Since last spring, RNU has been undergoing prioritization. How you define that seems to vary by individual, and what we all expected varied as well. Tuesday the first set of reports came out.
First, several of us have decided we're in the wrong profession - we need to be educational consultants. The money spent on this study - just to the consultant - was absurd, given the process and outcomes. Seems Mr Consultant offered a few talks (all on one day, so a one day lecture schedule), some written material that outlined the process (taken from a book, so not customized in any way), and... not much else. Hey, I can take the book, these reports, and repackage them, sell 'em on and cash in!?!
Second, the reports - there are two of them - are very different. The academic programs one is a long list in five sections (quintiles). In that report, the 228 programs on campus are 'ranked' into quintiles. There are no hints or anything as to what the committee/task force suggests, and the recommendations are so vague as to be worthless. The lists are simply Q-5, with no explanation as to what those quintiles mean or imply. Certainly, the recommendations and conclusions are not worth the hours of labor that the TF put into the project. The staff/support report is, by contrast, amazing. It goes through every since 'function' and articulates what needs to happen for that function. Suggests massive reorganization and centralization (it's astonishing how silo-ized our campus is - probably 5 different groups doing the same job), elimination of much of the administrative bloat (yay!), stripping lots of positions and freebies out of the president's office (we had no idea they were doing all of that non-university-related stuff).
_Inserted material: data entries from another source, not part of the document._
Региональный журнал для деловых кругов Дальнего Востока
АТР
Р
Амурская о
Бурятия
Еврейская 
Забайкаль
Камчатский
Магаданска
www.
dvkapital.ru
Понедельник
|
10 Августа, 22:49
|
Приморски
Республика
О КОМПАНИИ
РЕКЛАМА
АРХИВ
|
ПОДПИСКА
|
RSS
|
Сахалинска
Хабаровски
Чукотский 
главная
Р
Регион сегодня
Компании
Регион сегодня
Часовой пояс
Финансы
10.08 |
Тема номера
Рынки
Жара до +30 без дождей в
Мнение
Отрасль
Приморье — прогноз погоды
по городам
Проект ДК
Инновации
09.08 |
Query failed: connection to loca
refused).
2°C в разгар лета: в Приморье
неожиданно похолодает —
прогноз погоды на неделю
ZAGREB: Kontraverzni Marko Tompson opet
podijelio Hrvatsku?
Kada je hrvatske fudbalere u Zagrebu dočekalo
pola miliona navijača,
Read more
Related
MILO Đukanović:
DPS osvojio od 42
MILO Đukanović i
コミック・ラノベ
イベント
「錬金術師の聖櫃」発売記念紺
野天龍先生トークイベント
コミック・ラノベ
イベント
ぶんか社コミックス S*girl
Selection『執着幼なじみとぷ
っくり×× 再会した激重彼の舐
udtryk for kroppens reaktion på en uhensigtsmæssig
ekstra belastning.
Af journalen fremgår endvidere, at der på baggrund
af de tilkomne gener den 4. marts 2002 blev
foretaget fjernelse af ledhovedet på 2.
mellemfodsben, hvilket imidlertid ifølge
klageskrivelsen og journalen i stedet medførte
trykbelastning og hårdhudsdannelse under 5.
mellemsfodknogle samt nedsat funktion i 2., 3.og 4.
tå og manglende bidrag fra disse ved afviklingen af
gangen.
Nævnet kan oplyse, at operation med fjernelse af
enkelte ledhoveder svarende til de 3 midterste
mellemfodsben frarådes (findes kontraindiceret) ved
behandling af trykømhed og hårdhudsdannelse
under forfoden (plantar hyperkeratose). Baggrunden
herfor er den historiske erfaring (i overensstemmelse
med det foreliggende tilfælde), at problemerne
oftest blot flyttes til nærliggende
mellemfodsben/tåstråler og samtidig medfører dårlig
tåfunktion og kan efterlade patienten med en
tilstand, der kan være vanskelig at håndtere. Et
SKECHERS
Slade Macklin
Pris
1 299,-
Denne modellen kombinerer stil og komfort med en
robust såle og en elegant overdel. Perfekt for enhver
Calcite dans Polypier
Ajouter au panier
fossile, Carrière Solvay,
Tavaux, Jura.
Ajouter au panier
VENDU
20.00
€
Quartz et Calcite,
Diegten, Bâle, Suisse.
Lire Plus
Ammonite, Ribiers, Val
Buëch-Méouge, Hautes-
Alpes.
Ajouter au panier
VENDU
Third, our department came out much better than any of us had any right to expect. We made it into Q4, apparently meaning we need to "transform/re-invent" ourselves. Q5 programs, if one cobbles the two reports together and does a bit of Ouija boarding, should be eliminated, cut or deactivated. What I saw of our dept reports, we should have been at the bottom of the Q5 list - cut immediately. Instead, we got Q4. Okay. Dean explained that to me yesterday - every college/university in the region has one of us. (Sorry, but I cannot identify the department itself due to that damned gag order... even referencing the gag order violates the instructions to shut the hell up). Let's call it... Arts & Sciences Basic (hereafter ASB). So everybody who claims to be a college/university has a ASB department/program. So we couldn't be in Q5, no matter how bad we are. And let me assure you, give what the TF had to judge us on, we are really bad.
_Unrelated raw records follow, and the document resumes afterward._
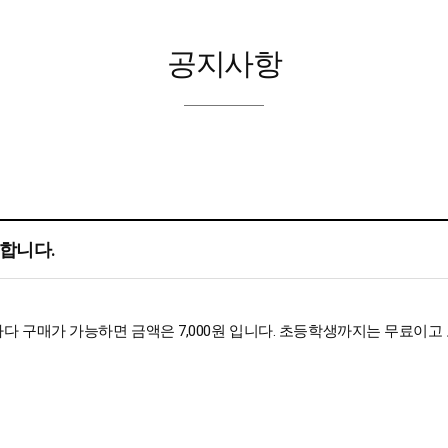
공지사항
방합니다.
다 구매가 가능하면 금액은 7,000원 입니다. 초등학생까지는 무료이고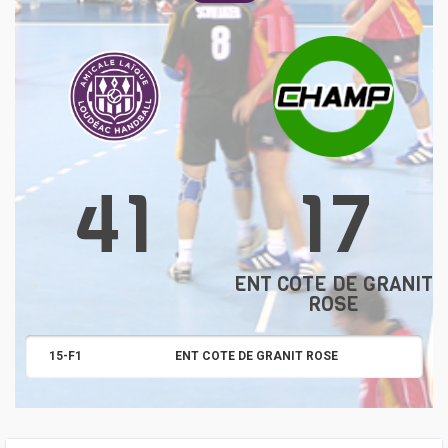
41
17
ENT COTE DE GRANIT
ROSE
15-F1
ENT COTE DE GRANIT ROSE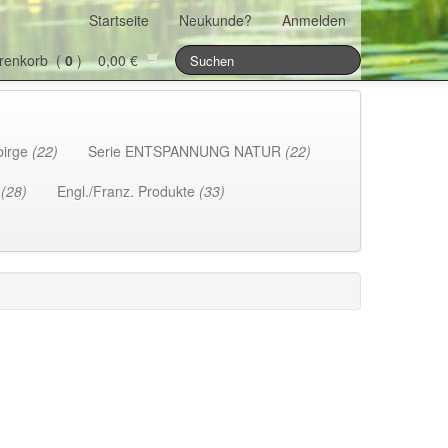
Startseite
Neukunde?
Anmelden
renkorb (
0
) 0,00 €
birge
(22)
Serie ENTSPANNUNG NATUR
(22)
h
(28)
Engl./Franz. Produkte
(33)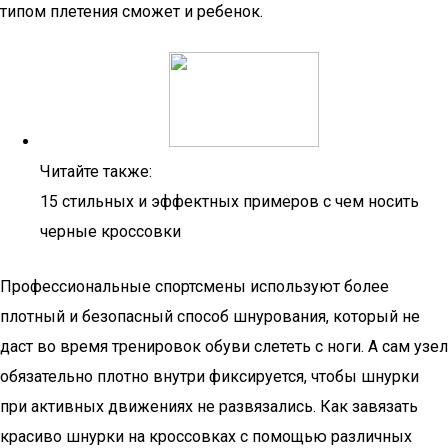
типом плетения сможет и ребенок.
Читайте также:
15 стильных и эффектных примеров с чем носить
черные кроссовки
Профессиональные спортсмены используют более
плотный и безопасный способ шнурования, который не
даст во время тренировок обуви слететь с ноги. А сам узел
обязательно плотно внутри фиксируется, чтобы шнурки
при активных движениях не развязались. Как завязать
красиво шнурки на кроссовках с помощью различных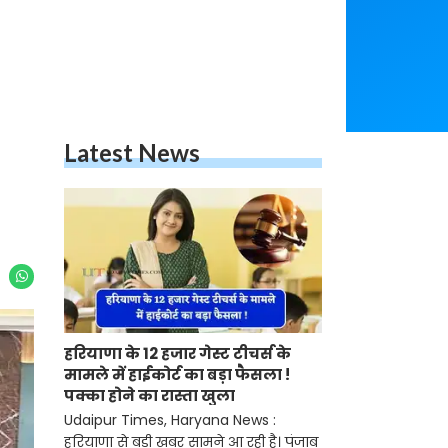
Latest News
हरियाणा के 12 हजार गेस्ट टीचर्स के
मामले में हाईकोर्ट का बड़ा फैसला !
पक्का होने का रास्ता खुला
Udaipur Times, Haryana News :
हरियाणा से बड़ी खबर सामने आ रही है। पंजाब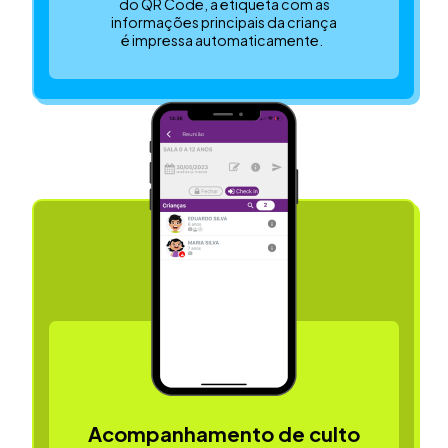
do QR Code, a etiqueta com as
informações principais da criança
é impressa automaticamente.
Acompanhamento de culto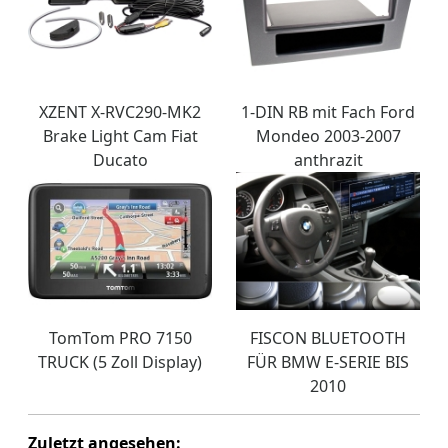
XZENT X-RVC290-MK2
1-DIN RB mit Fach Ford
Brake Light Cam Fiat
Mondeo 2003-2007
Ducato
anthrazit
TomTom PRO 7150
FISCON BLUETOOTH
TRUCK (5 Zoll Display)
FÜR BMW E-SERIE BIS
2010
Zuletzt angesehen: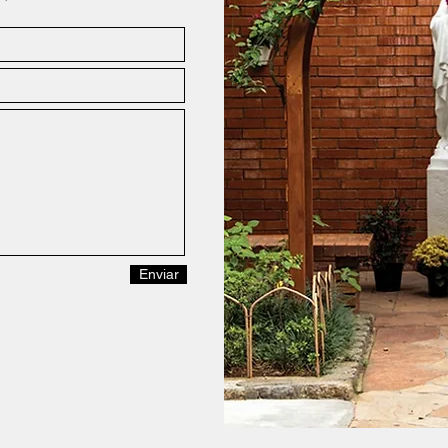
Enviar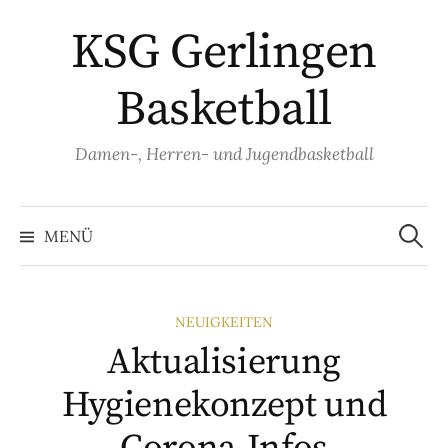
Springe
KSG Gerlingen
zum
Inhalt
Basketball
Damen-, Herren- und Jugendbasketball
Suche
nach:
MENÜ
NEUIGKEITEN
Aktualisierung
Hygienekonzept und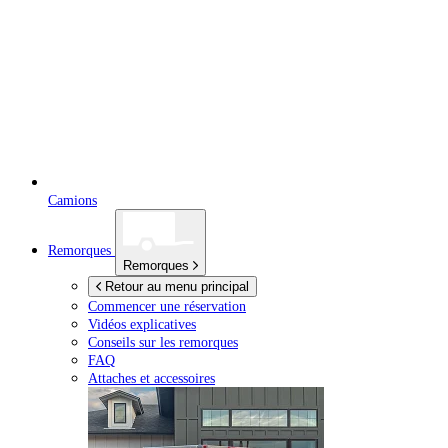
Camions
Remorques
Remorques
Retour au menu principal
Commencer une réservation
Vidéos explicatives
Conseils sur les remorques
FAQ
Attaches et accessoires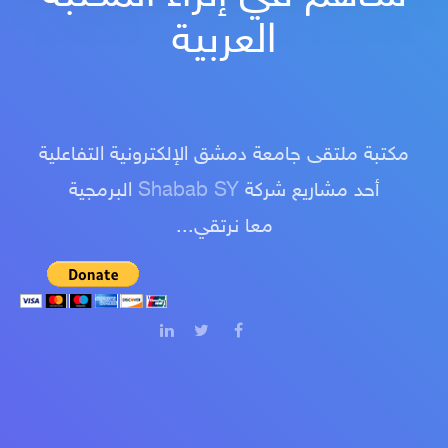
العربية
مكتبة ملتقى جامعة دمشق الإلكترونية التفاعلية
أحد مشاريع شركة
Shabab SY
البرمجية
معا نرتقي...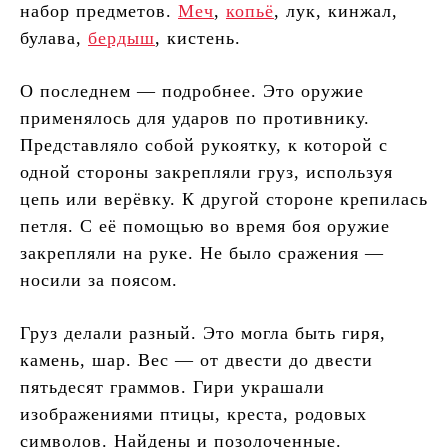
набор предметов.
Меч
,
копьё
, лук, кинжал,
булава,
бердыш
, кистень.
О последнем — подробнее. Это оружие
применялось для ударов по противнику.
Представляло собой рукоятку, к которой с
одной стороны закрепляли груз, используя
цепь или верёвку. К другой стороне крепилась
петля. С её помощью во время боя оружие
закрепляли на руке. Не было сражения —
носили за поясом.
Груз делали разный. Это могла быть гиря,
камень, шар. Вес — от двести до двести
пятьдесят граммов. Гири украшали
изображениями птицы, креста, родовых
символов. Найдены и позолоченные.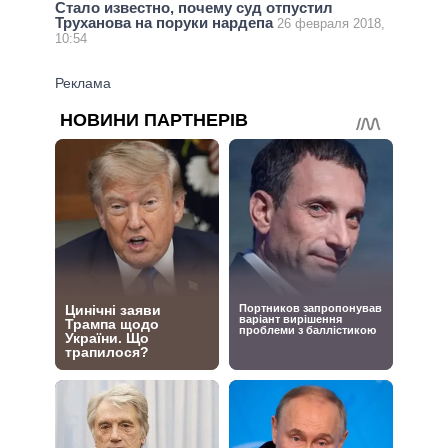
Стало известно, почему суд отпустил
Труханова на поруки нардепа
26 февраля 2018,
10:54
Where do we - they - go from here? Who knows. The deans have the opportunity to rebut, and then the whole shebang goes off to the president's prioritization group, who will decided what, if any, actions are to be taken.
As far as ASB goes, the people who are left standing are the dinosaurs. Completely out of touch with the field/discipline, in their 70s, they are privileged white men, secure in their privilege and tenure. The one who will be the most active in this process has not done any work in the field - research, writing or even keeping up with the scholarly literature of his own field - for (by his own account) 4 decades. He doesn't know how to turn on a computer, much less do a google search. Online resources and/or research is as remote and important to him as Serengeti insect life. He's going to be the one that frames and re-invents the ASB department. He's a lousy teacher too. He got a teaching award from Sears (!) in 1991, and regards that as proof that he's an outstanding teacher. Eep.
It's both liberating and depressing to know that I'm walking out the door and leaving the students to this mess. It's hard to disengage, after 16 years of caring deeply, trying to make a difference.